Saturday, October 08, 2005


Recently, a levee broke here in Kansas and about 90 homes were flooded. It was mostly a middle-class neighborhood; it happened in the middle of the night; no one was killed. There hadn't been any excruciatingly severe weather nearby (no hurricanes anyway). Just a couple of storm systems that had come through and they were routine in their severity. Unfortunately, the two cells kind of hovered over two areas and flooded a part of the river, which then burst its banks.

Now, I'm not gonna bitch about flood insurance again (even though I still believe that everybody who owns a home should have it) but the people who live there were told by their insurance companies that they didn't need the coverage. Unfortunately, unless you record all of your phone conversations with your insurance company I imagine it would be pretty hard to prove in court that they told you it wasn't needed.

In this instance, the governor of the state almost immediately declared a disaster area and requested aid from the federal government. The federal government declined to name it a disaster area, and therefore FEMA was unable to help any of the people living there. The insurance companies were probably using data provided to them by the federal government (the Army Corps of Engineers and/or the US geological survey) as to whether or not this area was a floodplain. That is of course, an assumption. It may very well have been from a state or county surveyor who said that it was not a floodplain. What I'm getting at, is that for 90 homeowners, it was a floodplain. Their houses were under water up to the rooftops.

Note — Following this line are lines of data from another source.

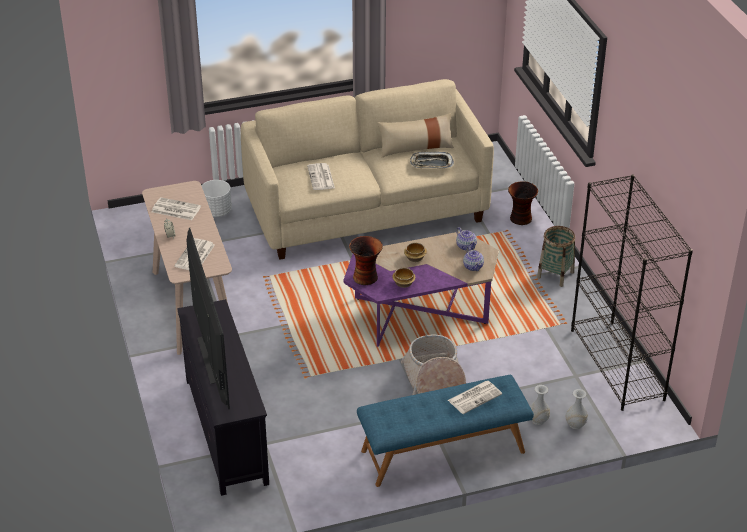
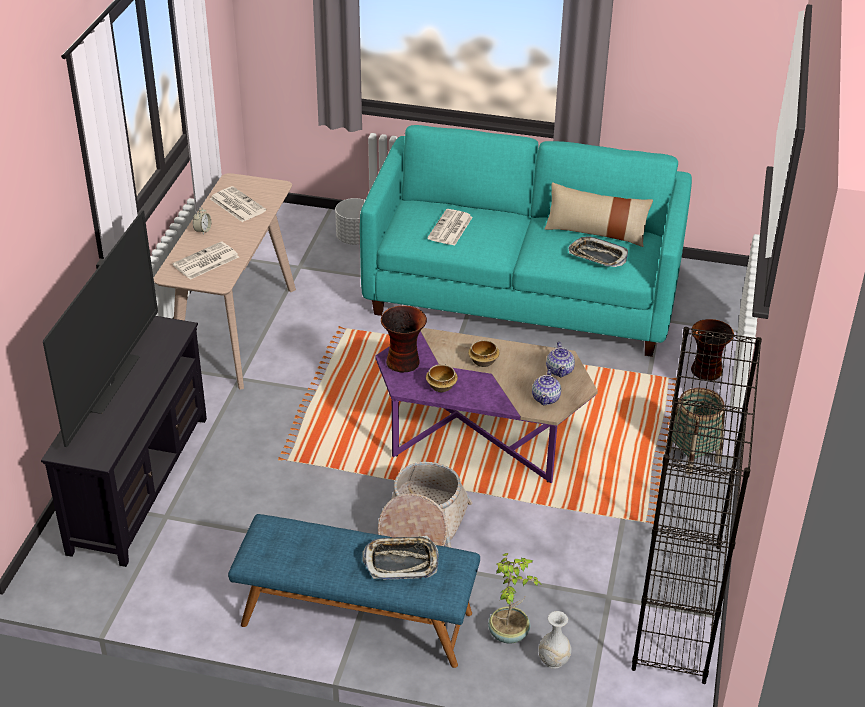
camera: 30 degrees right, 0 degrees up
beige sofa [241,79,494,260] -> turquoise sofa [360,125,692,357]
newspaper [448,380,502,414] -> tray [363,536,439,580]
white vase [530,385,550,425] -> potted plant [488,553,541,643]

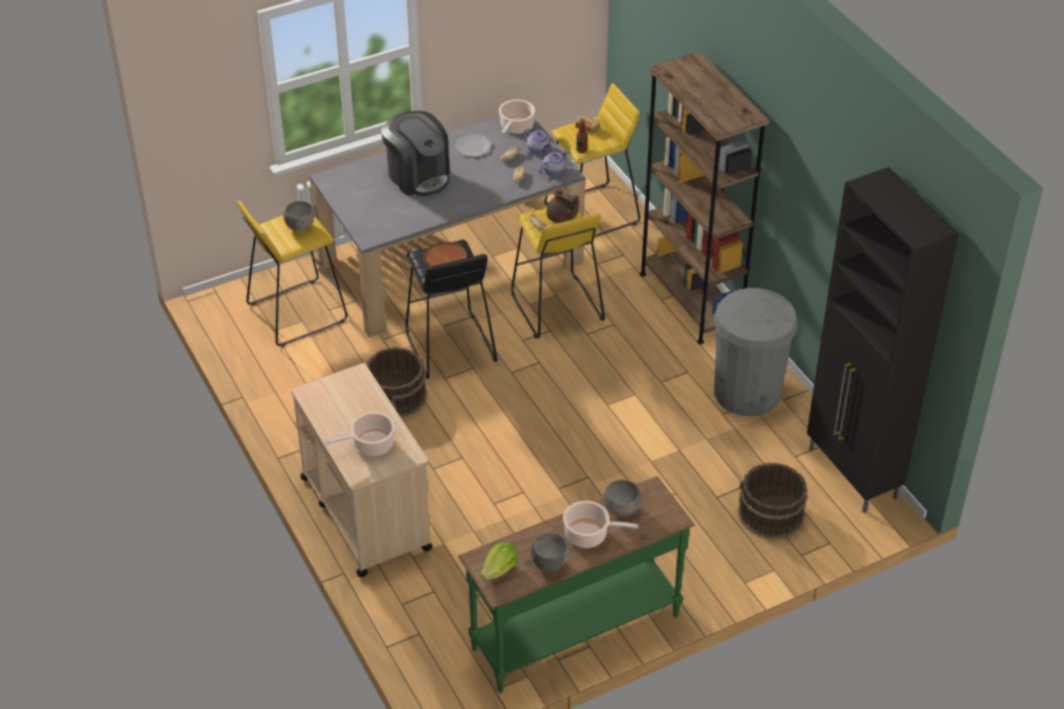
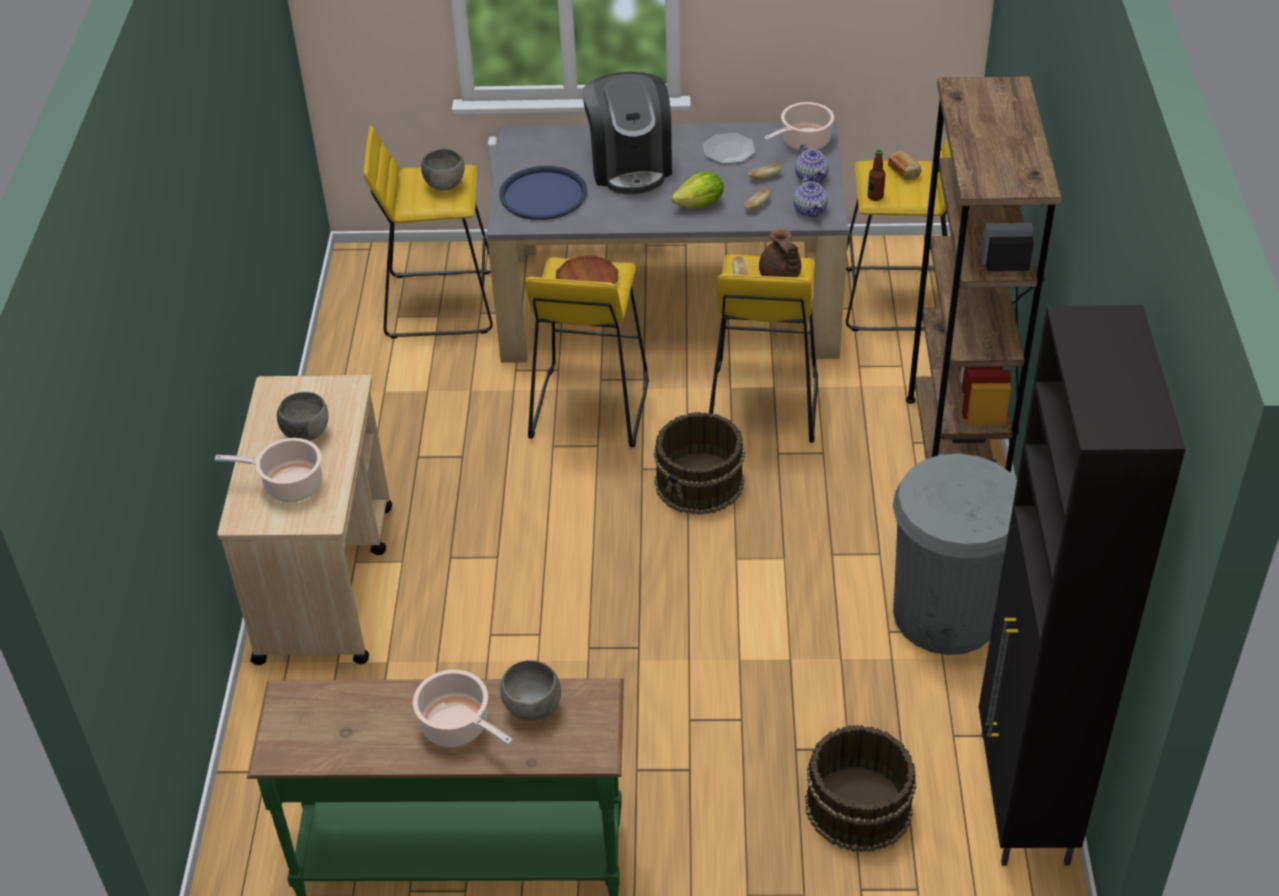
camera: 30 degrees right, 0 degrees up
brown bucket [366,347,427,418] -> brown bucket moved to [654,412,745,515]
black stool [406,240,498,379] -> yellow stool [525,257,649,448]
lettuce [481,543,518,580] -> lettuce moved to [671,172,724,208]
grey bowl [531,533,569,571] -> grey bowl moved to [277,392,328,441]
teapot [539,150,569,176] -> teapot turned 90 degrees clockwise [793,176,828,218]
none -> blue tray [499,166,587,220]

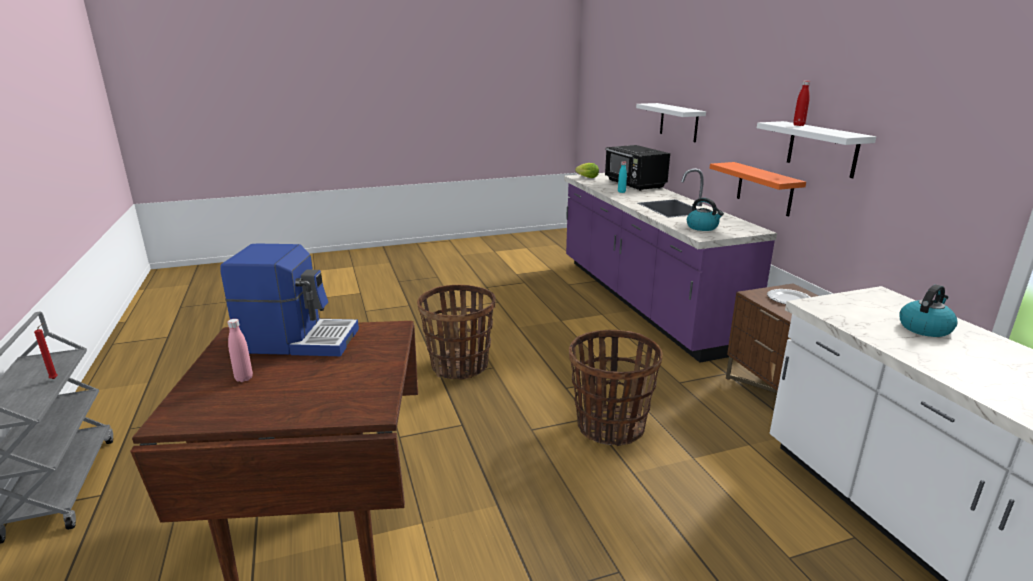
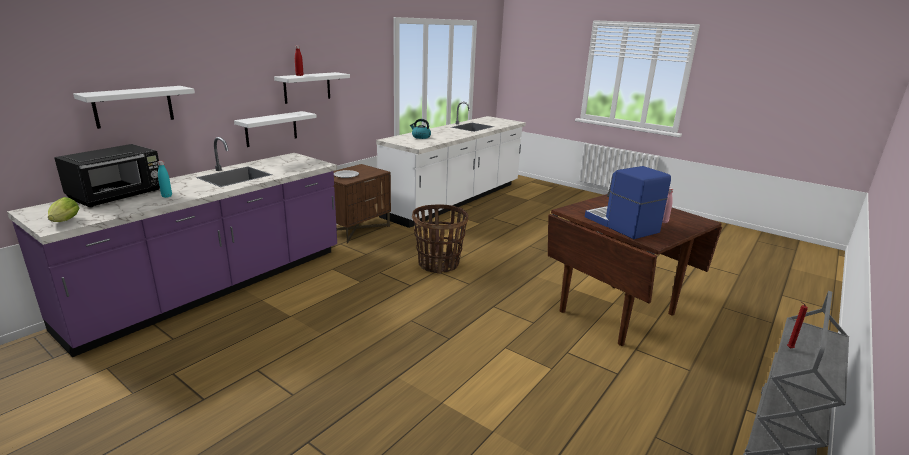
camera: 125 degrees left, 0 degrees up
basket [417,284,496,380] -> none
kettle [687,198,724,231] -> none
orange shelf [710,162,806,216] -> white shelf [234,111,317,147]

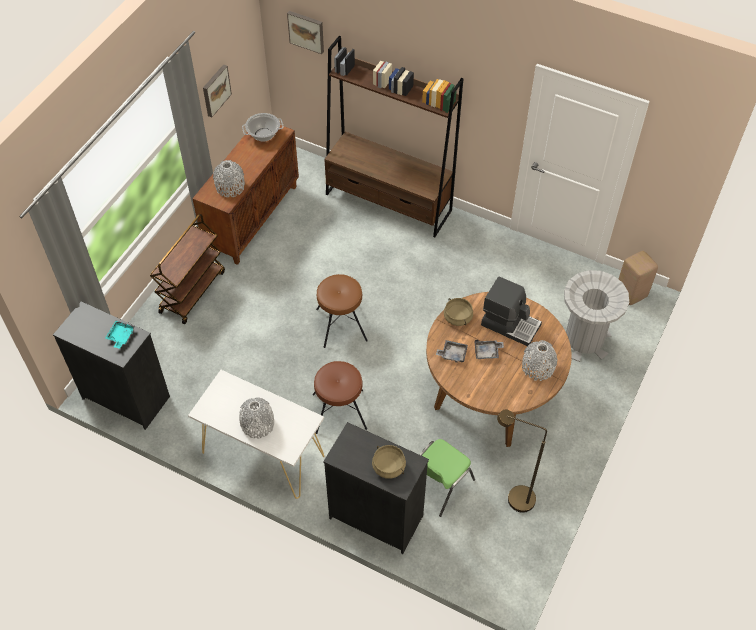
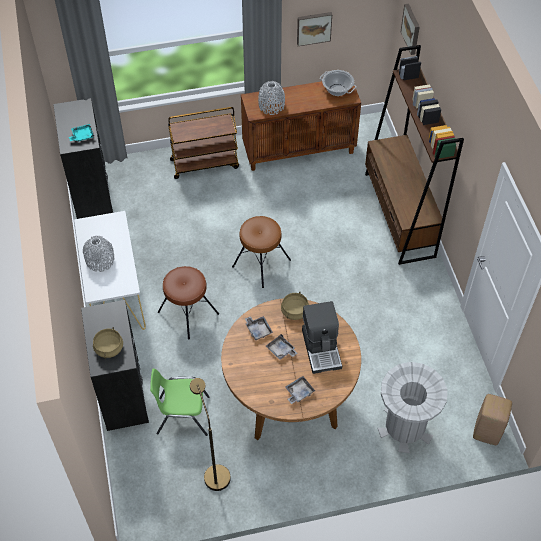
camera: 50 degrees right, 0 degrees up
grey vase [522,340,557,381] -> grey tray [285,376,315,404]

So who's at fault? That's what I'm getting at. Is that the homeowner for not choosing to "waste" money on insurance that he could spend otherwise? (After all, if my house was at the very top of K2, I wouldn't need flood insurance unless God was really angry.) And not everybody has the extra cash flow to waste on insurance that even their insurance company tells them is unnecessary... and we all know how much insurance companies want our money. Is it the local county or state government, who surveys the land and determines where the floodplains are, or is it the federal government? Basically, the person or agency that is responsible for determining floodplains should be found culpable for damage done in non-floodplains when a river bursts its banks. In any case there would be an engineer who'd signed the survey at the very bottom. That person, the engineer... he or she should be held personally and financially responsible. When your decisions are ones that can affect the lives of so many, and you half-ass your job, you should take the responsibility. They should find the engineer who surveyed the land and completely strip him or her of their personal and private assets. Those assets should then be sold at auction and used to help the people whose land was flooded. Of course, engineers don't freelance this kind of work, it's done by some government office somewhere. So (since that engineers of assets obviously won't cover the total costs) we'll have to yank the assets of every supervisor up the food chain right up until we get to an elected official. Once we get to the elected official, it's pitchforks and torches time. I'm not talking about the elected official that's currently in office, rather the one that was in office at the time. They get completely stripped of all their assets as well, and then thrown in prison (a pound-me-in-the-ass prison.) They would remain there until everything is rebuilt, better than before. And, since we may not have arrived at the dollar amount needed to rebuild everything, everybody from elected official down to engineer who surveyed the site remain in prison until they earn enough money to repay everybody, at the $1.75/day rate that federal prisoners earn.

Of course, in my world, when one is given the public’s trust, the absolute last thing you would ever do is betray that trust. And, if we apply this method to the people affected in Louisiana, (because I like taking the abstract and applying it to the absurd) we basically have to go back and seize all assets that still belong to the family of President Thomas Jefferson (after all, he bought the damn place). But, the idea of accountability and public officials, as well as public employees is a good one isn't it?